EXERCISE PASSAGE
····················
The main strategy of ACCeSS for addressing CO2 concentration involves coupling CO2 capture to metabolic pathways and utilizing synthetic biology to produce high-value compounds, thereby resulting in a net reduction of CO2. In Work Package 4, our goal is to contribute to ACCeSS's overarching objective by optimizing the uptake and export systems of Cyanidiales using novel technologies and methodologies.

Our central research question focuses on how the membrane transport system of Cyanidiales can be optimized to enhance nutrient import and subsequently facilitate the export of synthetic building blocks. To achieve this, we will investigate the optimization of bicarbonate importers and the exopolysaccharide secretion machinery. Additionally, we will explore the modification of heavy metal transporter systems to create microalgae capable of removing heavy metals from wastewater.

By enhancing the efficiency of bicarbonate uptake, we aim to improve the carbon capture capability of Cyanidiales, which will support the synthesis of valuable compounds through metabolic engineering. Optimizing the exopolysaccharide secretion machinery will aid in the efficient export of these compounds, making the overall process more viable and productive.

Furthermore, the project will delve into the heavy metal transporter systems of Cyanidiales. We aim to develop microalgae strains that can be deployed for bioremediation, effectively removing heavy metals from contaminated water sources. This dual approach not only addresses CO2 reduction but also contributes to environmental cleanup, showcasing the multifaceted potential of synthetic biology in solving complex ecological challenges.
····················
PROVIDED INFORMATION
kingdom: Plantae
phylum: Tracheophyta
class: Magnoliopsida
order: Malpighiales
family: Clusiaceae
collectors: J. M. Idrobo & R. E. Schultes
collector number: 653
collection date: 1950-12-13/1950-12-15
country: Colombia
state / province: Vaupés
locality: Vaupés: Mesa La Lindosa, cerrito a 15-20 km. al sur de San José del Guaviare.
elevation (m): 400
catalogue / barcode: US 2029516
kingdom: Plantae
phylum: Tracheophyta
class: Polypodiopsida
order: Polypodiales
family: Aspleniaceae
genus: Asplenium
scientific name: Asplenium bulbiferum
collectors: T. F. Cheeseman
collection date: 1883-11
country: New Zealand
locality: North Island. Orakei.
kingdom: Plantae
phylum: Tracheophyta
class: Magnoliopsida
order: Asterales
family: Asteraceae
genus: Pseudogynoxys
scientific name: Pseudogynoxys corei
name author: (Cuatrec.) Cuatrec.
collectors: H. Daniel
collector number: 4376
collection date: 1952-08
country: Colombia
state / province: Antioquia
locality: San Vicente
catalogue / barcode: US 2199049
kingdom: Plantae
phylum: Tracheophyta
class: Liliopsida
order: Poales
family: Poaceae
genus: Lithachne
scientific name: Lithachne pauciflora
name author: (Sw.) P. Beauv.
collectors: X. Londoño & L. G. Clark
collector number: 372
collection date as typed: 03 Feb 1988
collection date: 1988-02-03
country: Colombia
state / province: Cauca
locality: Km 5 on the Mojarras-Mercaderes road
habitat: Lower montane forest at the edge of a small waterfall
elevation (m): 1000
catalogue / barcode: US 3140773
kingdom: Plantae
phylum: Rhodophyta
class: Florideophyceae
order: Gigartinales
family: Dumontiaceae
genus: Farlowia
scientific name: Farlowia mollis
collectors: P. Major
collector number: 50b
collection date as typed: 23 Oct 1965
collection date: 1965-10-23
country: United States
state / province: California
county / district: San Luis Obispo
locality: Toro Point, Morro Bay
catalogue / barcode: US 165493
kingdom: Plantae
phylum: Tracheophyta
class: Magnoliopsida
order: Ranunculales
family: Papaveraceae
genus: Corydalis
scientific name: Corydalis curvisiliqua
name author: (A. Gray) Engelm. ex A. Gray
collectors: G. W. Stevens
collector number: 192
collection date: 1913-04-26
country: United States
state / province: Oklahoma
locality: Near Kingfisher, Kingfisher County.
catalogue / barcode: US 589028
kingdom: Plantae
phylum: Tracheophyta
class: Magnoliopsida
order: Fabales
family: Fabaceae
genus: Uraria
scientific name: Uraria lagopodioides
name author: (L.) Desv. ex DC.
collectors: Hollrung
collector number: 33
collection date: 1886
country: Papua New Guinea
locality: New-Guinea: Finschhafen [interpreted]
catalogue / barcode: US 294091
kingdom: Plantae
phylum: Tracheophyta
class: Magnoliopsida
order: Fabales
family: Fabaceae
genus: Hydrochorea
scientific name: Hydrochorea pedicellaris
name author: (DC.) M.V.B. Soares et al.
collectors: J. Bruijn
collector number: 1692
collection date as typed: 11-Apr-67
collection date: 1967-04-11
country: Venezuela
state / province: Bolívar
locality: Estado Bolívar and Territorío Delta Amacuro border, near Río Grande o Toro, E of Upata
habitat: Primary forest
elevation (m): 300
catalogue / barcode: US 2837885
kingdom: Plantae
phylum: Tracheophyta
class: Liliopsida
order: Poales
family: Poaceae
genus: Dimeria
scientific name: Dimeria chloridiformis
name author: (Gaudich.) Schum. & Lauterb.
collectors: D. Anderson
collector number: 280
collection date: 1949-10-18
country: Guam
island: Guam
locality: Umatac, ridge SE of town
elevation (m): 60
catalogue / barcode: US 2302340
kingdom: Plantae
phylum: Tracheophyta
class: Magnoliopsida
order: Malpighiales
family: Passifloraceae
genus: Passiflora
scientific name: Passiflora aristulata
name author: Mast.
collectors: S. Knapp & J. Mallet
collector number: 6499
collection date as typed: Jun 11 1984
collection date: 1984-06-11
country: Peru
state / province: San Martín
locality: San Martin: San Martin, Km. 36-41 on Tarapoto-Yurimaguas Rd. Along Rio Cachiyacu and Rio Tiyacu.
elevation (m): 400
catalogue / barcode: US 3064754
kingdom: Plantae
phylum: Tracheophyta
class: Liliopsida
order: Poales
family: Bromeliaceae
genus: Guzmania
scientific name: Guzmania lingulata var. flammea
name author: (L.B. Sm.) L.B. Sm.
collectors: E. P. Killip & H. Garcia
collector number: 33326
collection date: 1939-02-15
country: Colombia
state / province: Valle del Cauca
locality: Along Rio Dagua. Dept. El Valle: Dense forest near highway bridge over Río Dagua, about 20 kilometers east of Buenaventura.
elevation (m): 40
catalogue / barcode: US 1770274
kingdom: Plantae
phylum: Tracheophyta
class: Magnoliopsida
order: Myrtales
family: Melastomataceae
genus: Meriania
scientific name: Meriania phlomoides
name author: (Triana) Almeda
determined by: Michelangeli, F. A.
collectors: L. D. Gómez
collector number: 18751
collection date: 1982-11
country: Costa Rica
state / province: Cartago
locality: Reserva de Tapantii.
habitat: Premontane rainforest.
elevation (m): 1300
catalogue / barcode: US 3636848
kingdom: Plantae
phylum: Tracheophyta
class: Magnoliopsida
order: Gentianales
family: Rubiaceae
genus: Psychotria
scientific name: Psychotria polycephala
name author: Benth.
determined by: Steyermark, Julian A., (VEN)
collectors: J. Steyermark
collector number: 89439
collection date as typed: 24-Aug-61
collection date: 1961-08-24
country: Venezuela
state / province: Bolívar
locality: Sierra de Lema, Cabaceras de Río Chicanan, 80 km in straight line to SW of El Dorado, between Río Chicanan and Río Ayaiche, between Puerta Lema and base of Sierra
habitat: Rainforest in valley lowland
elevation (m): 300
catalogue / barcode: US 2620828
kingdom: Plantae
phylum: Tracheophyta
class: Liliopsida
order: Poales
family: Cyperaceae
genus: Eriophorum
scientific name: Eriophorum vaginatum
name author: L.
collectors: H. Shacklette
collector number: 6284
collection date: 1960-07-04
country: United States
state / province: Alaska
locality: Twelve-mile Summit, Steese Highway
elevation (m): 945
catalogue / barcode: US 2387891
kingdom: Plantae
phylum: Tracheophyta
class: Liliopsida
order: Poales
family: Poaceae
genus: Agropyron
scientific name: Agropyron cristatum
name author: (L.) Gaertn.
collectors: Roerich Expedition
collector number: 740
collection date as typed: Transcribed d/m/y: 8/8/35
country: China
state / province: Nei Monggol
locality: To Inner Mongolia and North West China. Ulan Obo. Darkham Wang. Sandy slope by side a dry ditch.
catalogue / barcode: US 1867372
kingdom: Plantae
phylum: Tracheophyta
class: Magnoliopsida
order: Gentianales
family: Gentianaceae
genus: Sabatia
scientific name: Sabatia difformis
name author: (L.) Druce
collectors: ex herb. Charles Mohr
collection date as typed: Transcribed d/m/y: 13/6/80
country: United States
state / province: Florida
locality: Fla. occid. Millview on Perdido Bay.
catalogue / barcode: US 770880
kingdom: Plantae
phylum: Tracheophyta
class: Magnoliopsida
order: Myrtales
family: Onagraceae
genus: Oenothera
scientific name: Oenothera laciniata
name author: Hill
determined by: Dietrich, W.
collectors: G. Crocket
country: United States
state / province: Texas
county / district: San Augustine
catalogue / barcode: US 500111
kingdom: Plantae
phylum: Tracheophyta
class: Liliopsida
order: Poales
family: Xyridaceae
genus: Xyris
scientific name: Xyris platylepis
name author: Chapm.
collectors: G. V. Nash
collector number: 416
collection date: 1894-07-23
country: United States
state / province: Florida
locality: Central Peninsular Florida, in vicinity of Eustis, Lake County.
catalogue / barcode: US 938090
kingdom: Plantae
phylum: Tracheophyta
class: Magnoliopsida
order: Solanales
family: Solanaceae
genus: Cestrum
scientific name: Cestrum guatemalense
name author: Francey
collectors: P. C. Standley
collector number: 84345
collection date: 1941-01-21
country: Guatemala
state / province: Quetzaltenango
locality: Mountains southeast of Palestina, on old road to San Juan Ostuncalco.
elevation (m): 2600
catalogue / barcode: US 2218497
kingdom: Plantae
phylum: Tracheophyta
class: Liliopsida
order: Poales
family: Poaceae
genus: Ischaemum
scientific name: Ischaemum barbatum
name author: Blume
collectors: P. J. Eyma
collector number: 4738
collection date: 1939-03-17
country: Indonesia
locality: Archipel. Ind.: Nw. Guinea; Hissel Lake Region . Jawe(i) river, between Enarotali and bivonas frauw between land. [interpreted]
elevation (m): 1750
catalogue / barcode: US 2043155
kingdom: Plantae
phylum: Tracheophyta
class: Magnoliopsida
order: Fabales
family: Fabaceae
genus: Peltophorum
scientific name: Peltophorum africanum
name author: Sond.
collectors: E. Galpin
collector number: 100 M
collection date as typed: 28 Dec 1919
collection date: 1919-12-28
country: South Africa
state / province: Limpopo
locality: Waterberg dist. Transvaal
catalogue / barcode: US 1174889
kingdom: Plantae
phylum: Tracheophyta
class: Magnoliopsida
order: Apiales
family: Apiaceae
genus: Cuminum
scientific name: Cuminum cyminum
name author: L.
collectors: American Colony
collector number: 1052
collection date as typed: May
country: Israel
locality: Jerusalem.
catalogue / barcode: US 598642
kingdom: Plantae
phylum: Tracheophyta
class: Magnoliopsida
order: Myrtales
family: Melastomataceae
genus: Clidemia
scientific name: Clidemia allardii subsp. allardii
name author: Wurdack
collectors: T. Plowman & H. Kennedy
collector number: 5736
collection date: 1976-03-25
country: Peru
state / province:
····················
WORK INSTRUCTION
Reproduce word for word the stretch of the Cyanidiales transport text from "By enhancing the" through "viable and productive.".

SOLUTION TO THIS TASK
By enhancing the efficiency of bicarbonate uptake, we aim to improve the carbon capture capability of Cyanidiales, which will support the synthesis of valuable compounds through metabolic engineering. Optimizing the exopolysaccharide secretion machinery will aid in the efficient export of these compounds, making the overall process more viable and productive.